LA DEUXIEME GUERRE CONTRE MITHRIDATE

Sylla avait réussi à calmer les ambitions de Mithridate en Asie mais à peine eut-il le dos tourné que les hostilités reprirent. Au printemps 671 (-84), Sylla laissait en Asie Lucullus chargé de récolter les restes de la forte amende qu'il avait imposée à la province d'Asie, et l'un de ses meilleurs lieutenants, Lucius Licinius Murena, veiller à maintenir l'ordre en Asie avec les deux légions de Fimbria. Mithridate ne se tint pas longtemps tranquille dans son royaume du Pont. Dès qu'il apprit que Sylla était occupé à combattre en Italie, il envahit la Colchide et la Cimmérie. Les Colchidiens, lassés de la guerre, réclamèrent alors pour roi le fils de Mithridate, nommé lui aussi Mithridate. Mais Mithridate père, très soupçonneux, craignait que son fils ait des vues sur le royaume du Pont et il le fit mettre à mort. Et afin de remettre de l'ordre dans le Bosphore, il fit construire une nouvelle flotte et constitua une nouvelle armée. Murena et les Romains regardaient d'un mauvais œil les nouvelles manœuvres de Mithridate. Par ailleurs, celui-ci n'avait toujours pas entièrement rendu la Cappadoce à Ariobarzane et il finit par soupçonner son meilleur général, Archélaos, d'avoir fait acte d'allégeance aux Romains. En effet, Mithridate pensait qu'Archélaos avait cédé bien trop rapidement aux exigences de Sylla. Voyant les soupçons de Mithridate, et craignant sans doute pour sa tête, Archélaos alla rejoindre Murena.

Du côté romain, en ayant terminé avec l'amende asiatique, Lucullus reprit son rôle de proquesteur auprès de Murena. Mais aux dires des auteurs antiques, il n'était pas souvent auprès de Murena, et passait plus de temps à étudier la philosophie et les manuscrits grecs qu'à combattre Mithridate à cette époque. Murena par contre, à l'exemple de son général en chef, ne rêvait que d'être acclamé d'imperator. En effet, son plus grand rêve était de pouvoir célébrer un triomphe dans les rues de Rome. Aussi, quand Archélaos alla le rejoindre en lui parlant des dernières manœuvres de Mithridate, Murena vit toute suite une occasion pour déclencher de nouvelles hostilités. Lucius Murena, avec les deux légions de Fimbria, passa donc en Cappadoce, dans la partie encore détenue par Mithridate, et alla attaquer la riche ville de Comana.
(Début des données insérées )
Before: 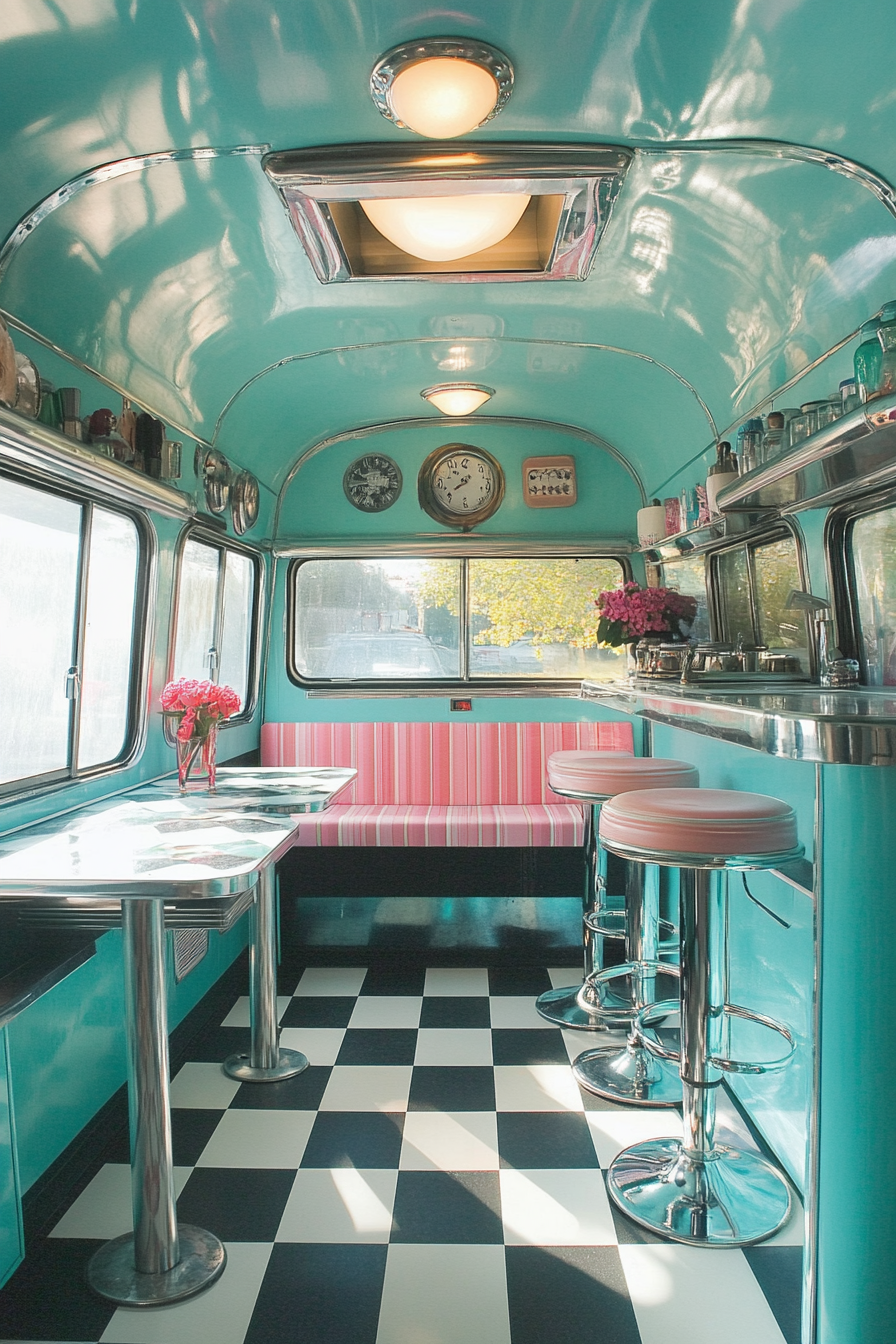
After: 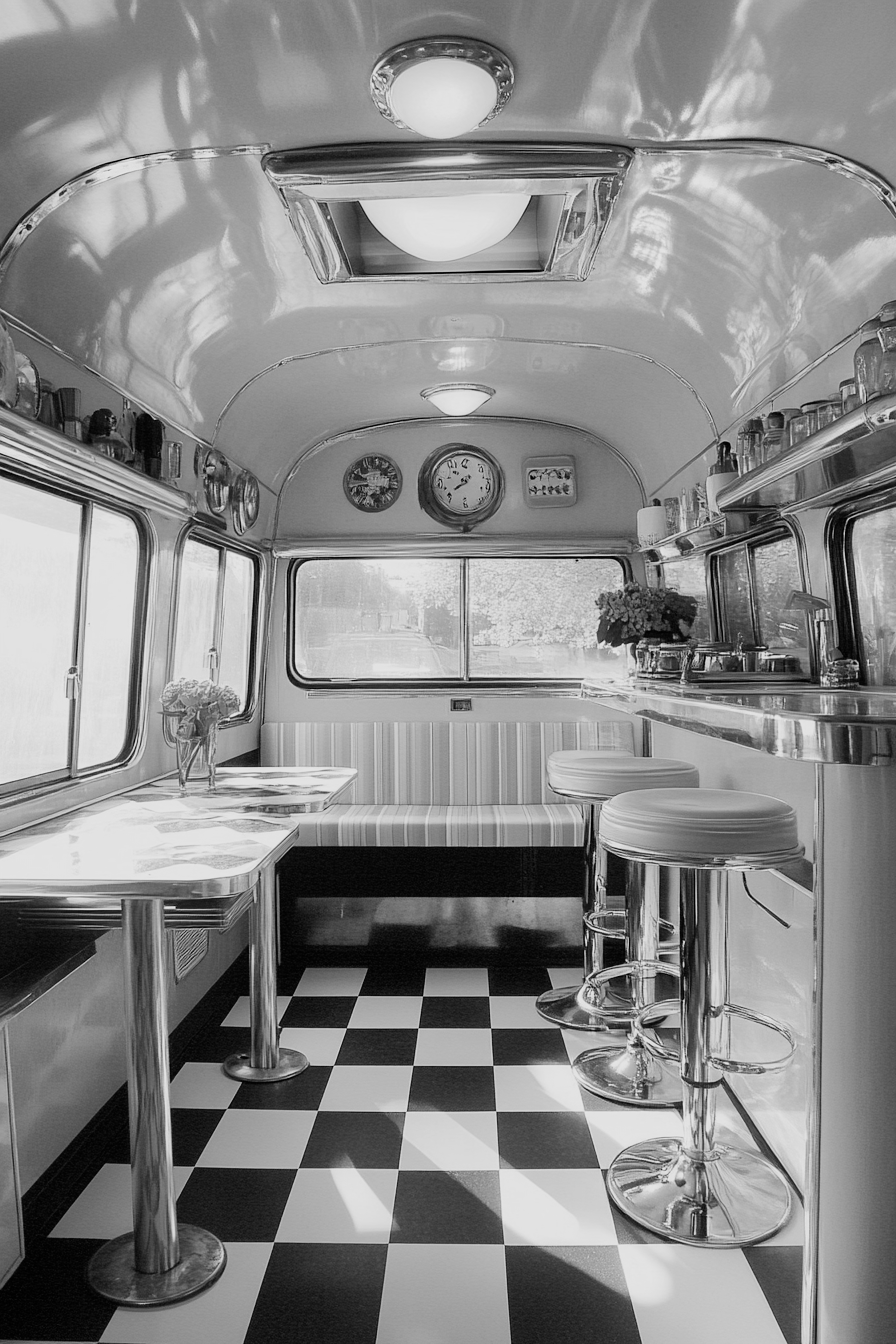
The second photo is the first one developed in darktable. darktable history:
filmic rgb: black relative exposure -5 EV, white relative exposure 3.18 EV, hardness 3.46, contrast 1.191, highlights saturation mix -49.63%, add noise in highlights 0, preserve chrominance no, color science v3 (2019), use custom middle-gray values true, contrast in highlights soft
Murena rêvait également de s'enrichir et manifesta une évidente mauvaise fois, car ''comme les ambassadeurs du roi rappelaient le traité, il répondit qu'il n'avait vu aucun traité, car Sylla ne l'avait pas mis par écrit, mais était parti après voir tenu ses engagements par ses actes. Après sa réponse, Murena commença immédiatement ses pillages, sans épargner l'argent des temples, et il s'installa dans ses quartiers d'hiver en Cappadoce'', rapporte Appien. Mithridate ne tarda pas à réagir en voyant les agissements du lieutenant de Sylla et il envoya une ambassade à Rome auprès du dictateur pour se plaindre de la violation du traité. Pendant ce temps, Murena mit à sac la partie de la Cappadoce occupée par Mithridate, puis retourna en Galatie chargé d'un lourd butin.

Mithridate continue la guerre contre Rome

Quand Sylla apprit la conduite de son lieutenant, il n'était pas encore dictateur, aussi c'est le Sénat qui envoya un ambassadeur, un certain Calidius auprès de Murena. ''Calidius n'apportait pas de décret du Sénat, mais il déclara en public que le Sénat ordonnait de ne pas attaquer le roi, car il n'avait pas rompu le traité'', explique Appien. Murena ne tient aucun compte de l'avis du Sénat, et retourna en Cappadoce harceler Mithridate. ''Ce dernier, pensant que cette guerre ouverte avait été ordonnée par les Romains, ordonna à son général Gordios d'exercer des représailles sur ces villages. Gordios saisit immédiatement et emmena un grand nombre d'animaux, de biens, d'hommes, soit des civils, soit des soldats, et prit position face à Murena lui-même, de l'autre côté d'un fleuve. Ni l'un ni l'autre n'engagèrent le combat avant l'arrivée de Mithridate avec une plus grande armée. Aussitôt, un combat acharné s'engagea sur les rives du fleuve. Mithridate l'emporta, traversa le fleuve, et vainquit partout Murena. Ce dernier se retira sur une colline élevée où le roi l'attaqua. Après avoir perdu beaucoup d'hommes, Murena se sauva par les montagnes en Phrygie par des chemins non défrichés, harcelé sans arrêt par les traits de l'ennemi'', relate Appien. Après ce succès de Mithridate, toutes les garnisons romaines furent expulsées de Cappadoce. Mithridate tenait enfin un succès d'envergure contre les Romains, et il le célébra en allumant un immense bûcher.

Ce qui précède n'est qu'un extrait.